How can you tell the difference between rua and ruf DMARC reports?
Providers send aggregate reports at varying times. Many come at midnight UTC, but some providers like Microsoft often send hourly reports. Forensic reports come in neartime, usually about 5-10 minutes after the failing message hit the ISP's front end inbound mailers.
You can tell RUA from RUF reports apart pretty easily. An aggregate, or RUA report typically starts like:
--report_section
Content-Type: text/plain;
This is a DMARC aggregate report for yourdomain.com
generated at Mon Mar 23 03:53:50 UTC 2015
while a forensic or RUF report generall starts like:
--61204608-60BE-4D26-9E07-F450C5B0D826
Content-Type: text/plain; charset="US-ASCII"
Content-Transfer-Encoding: 7bit
This is an email abuse report for an email message received from IP 10.10.10.10 on Mon Mar 23 04:01:02 UTC 2015.

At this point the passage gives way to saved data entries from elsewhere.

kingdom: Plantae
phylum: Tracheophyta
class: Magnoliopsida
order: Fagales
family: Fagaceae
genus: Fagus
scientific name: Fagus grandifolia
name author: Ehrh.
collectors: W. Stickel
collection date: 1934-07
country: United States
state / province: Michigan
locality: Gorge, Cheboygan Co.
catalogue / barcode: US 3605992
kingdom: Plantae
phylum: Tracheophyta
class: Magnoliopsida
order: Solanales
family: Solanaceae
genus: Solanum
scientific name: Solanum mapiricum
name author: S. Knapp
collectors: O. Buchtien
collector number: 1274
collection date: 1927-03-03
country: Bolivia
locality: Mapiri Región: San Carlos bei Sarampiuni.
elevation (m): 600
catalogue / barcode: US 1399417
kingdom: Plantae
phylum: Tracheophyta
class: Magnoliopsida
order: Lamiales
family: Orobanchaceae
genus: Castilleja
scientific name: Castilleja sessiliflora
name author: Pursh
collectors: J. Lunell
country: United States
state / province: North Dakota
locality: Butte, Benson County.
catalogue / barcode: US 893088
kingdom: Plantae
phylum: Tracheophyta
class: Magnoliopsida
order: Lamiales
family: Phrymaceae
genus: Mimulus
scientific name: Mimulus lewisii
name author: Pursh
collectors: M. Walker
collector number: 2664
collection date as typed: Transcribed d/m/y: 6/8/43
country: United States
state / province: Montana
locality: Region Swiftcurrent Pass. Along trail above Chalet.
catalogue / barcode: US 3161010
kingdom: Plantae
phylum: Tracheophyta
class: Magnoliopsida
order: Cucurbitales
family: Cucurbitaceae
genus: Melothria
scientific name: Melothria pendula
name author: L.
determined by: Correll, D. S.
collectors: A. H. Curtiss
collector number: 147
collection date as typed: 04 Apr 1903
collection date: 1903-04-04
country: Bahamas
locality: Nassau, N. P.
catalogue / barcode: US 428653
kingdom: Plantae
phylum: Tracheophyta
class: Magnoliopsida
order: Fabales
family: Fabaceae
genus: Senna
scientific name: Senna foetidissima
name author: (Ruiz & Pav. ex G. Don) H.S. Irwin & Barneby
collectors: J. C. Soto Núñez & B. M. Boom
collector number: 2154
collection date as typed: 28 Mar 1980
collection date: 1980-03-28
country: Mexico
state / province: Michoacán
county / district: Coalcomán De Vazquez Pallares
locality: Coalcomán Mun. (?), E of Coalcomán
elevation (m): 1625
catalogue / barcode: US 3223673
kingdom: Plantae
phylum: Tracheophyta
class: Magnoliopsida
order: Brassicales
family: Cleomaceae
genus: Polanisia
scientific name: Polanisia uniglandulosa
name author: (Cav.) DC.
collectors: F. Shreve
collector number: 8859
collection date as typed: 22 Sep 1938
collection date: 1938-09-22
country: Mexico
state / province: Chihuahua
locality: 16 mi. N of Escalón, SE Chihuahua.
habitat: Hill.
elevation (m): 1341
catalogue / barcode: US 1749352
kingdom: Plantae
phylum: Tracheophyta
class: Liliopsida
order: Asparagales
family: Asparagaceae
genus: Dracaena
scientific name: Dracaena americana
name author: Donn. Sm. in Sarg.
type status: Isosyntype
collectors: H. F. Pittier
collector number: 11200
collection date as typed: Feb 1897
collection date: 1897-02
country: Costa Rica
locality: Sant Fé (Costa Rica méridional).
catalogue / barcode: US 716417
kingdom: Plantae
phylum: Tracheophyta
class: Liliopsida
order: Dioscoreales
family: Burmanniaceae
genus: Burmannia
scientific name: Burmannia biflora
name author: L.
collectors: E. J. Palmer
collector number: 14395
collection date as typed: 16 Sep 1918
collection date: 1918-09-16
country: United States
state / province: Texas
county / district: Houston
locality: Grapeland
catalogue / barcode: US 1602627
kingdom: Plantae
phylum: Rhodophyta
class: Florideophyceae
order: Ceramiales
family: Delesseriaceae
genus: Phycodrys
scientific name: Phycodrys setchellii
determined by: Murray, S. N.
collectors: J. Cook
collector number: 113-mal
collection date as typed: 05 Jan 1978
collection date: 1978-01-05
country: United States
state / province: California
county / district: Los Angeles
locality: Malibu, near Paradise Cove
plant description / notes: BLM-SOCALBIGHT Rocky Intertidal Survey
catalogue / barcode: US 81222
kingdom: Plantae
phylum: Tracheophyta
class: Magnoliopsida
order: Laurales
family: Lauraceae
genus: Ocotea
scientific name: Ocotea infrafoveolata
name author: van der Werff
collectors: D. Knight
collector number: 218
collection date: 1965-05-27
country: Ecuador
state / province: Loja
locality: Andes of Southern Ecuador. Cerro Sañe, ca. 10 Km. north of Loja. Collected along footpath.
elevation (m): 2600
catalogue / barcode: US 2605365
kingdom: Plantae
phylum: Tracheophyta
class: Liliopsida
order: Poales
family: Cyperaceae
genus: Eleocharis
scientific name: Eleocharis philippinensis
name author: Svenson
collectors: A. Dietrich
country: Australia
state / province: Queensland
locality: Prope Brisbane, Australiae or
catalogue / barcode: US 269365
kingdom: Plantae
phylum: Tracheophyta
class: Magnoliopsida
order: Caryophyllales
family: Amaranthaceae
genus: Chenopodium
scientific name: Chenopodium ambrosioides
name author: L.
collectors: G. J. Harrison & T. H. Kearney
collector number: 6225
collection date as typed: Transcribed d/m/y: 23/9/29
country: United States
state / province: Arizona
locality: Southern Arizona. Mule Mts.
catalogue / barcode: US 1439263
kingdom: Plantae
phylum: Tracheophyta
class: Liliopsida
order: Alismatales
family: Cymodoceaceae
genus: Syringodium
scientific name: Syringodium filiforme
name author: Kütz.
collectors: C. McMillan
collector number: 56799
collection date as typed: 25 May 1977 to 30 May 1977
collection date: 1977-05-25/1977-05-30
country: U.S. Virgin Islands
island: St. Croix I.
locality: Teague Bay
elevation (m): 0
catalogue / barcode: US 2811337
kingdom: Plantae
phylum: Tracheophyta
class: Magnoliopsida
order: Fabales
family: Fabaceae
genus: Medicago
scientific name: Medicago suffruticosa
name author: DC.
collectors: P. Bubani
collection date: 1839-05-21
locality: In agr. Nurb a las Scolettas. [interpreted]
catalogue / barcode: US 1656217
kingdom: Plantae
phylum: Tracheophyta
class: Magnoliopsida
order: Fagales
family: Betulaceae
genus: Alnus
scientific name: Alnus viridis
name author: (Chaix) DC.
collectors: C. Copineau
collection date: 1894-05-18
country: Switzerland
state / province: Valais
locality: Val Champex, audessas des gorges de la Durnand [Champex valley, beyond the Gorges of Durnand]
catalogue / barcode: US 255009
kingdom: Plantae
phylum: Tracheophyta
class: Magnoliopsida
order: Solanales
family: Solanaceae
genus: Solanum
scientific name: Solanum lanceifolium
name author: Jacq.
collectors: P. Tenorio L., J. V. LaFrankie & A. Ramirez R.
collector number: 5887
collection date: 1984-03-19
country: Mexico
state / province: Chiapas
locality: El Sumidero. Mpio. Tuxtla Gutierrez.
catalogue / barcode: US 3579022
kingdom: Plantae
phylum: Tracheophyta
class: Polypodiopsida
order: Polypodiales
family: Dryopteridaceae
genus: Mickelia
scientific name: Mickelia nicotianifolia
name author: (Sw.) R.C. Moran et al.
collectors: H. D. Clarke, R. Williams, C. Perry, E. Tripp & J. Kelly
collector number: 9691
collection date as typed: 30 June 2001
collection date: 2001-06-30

The message below did not meet the sending domain's authentication policy.
For more information about this format please see http://www.ietf.org/rfc/rfc5965.txt.
--61204608-60BE-4D26-9E07-F450C5B0D826
Content-Type: message/feedback-report
You will also notice that an RUA report has (often gzipped) XML as an attachment, while the attachment for a RUF report is actual MIME. Few people try to manually read or verify either type of report. Services like Agari and Dmarcian are specifically built to interpret DMARC reporting.
To provide more information on @cmeid great answer, if possible one can also provide different email address to the two report types on the DMARC DNS record (TXT) :
_dmarc.example.com TXT "v=DMARC1; p=none; pct=100; rua=mailto:[email protected]; ruf=mailto:[email protected]
This can help greatly in filtering those two from each others.